A series of 95 patients with portal vein thrombosis (in 25% of cases associated with liver cirrhosis) has been described in Turkey;42 nine patients had overt MPN (10%). The prevalence of inherited thrombophilia in this series is not reliable due to the lack of investigation for factor V Leiden and prothrombin G20210A.

Conclusions

In the Southern Mediterranean area the association of deficiency of natural anticoagulants with BCS is similar to that found in Western countires; unfortunately, the prevalence of factor V Leiden and prothrombin G20210A is described only in one study from Egypt, reporting the presence of factor V leiden in half of the patients. The presence of spontaneous endogenous erythroid growth or JAK2 V617F as reliable signs of MPN has been detected in one-third to half of patients, with a prevalence quite similar to that reported in patient series from Western countries.
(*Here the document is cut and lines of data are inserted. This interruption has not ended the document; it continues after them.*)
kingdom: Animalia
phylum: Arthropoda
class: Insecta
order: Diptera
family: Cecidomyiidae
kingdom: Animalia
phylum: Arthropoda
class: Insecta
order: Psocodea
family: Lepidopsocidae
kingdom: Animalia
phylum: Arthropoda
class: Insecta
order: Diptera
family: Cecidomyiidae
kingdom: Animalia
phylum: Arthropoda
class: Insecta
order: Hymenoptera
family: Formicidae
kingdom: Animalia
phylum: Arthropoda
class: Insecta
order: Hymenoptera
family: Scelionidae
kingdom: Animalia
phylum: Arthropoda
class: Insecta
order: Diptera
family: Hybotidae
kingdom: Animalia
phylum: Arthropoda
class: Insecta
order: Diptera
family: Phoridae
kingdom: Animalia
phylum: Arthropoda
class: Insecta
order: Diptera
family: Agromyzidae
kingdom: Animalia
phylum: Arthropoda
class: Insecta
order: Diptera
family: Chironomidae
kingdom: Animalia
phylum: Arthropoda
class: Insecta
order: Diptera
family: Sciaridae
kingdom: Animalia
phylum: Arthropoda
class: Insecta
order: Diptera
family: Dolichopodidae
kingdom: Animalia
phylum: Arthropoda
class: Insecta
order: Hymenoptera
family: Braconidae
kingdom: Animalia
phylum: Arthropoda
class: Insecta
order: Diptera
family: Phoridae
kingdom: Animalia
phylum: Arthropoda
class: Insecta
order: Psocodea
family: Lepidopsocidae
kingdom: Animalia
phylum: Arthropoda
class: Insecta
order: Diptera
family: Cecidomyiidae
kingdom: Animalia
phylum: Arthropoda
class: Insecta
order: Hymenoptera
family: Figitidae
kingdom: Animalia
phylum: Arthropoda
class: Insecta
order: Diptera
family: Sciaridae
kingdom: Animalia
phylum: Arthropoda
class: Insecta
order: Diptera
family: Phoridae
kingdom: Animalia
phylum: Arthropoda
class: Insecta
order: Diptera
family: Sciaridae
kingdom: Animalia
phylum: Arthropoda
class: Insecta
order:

Interestingly, Behcet’s disease is the underlying cause of BCS in about 10% of patients from Turkey and Egypt. At variance with series from high-income countries, another cause potentially present in a large portion of patients is hydatidosis. Finally, the presence of membraneous webs has been reported in 16% of patients from Turkey. As noted by the authors,39 this prevalence is not as high as in Eastern countries but higher than in Western ones, ideally mirroring the position of this area as a bridge between East and West.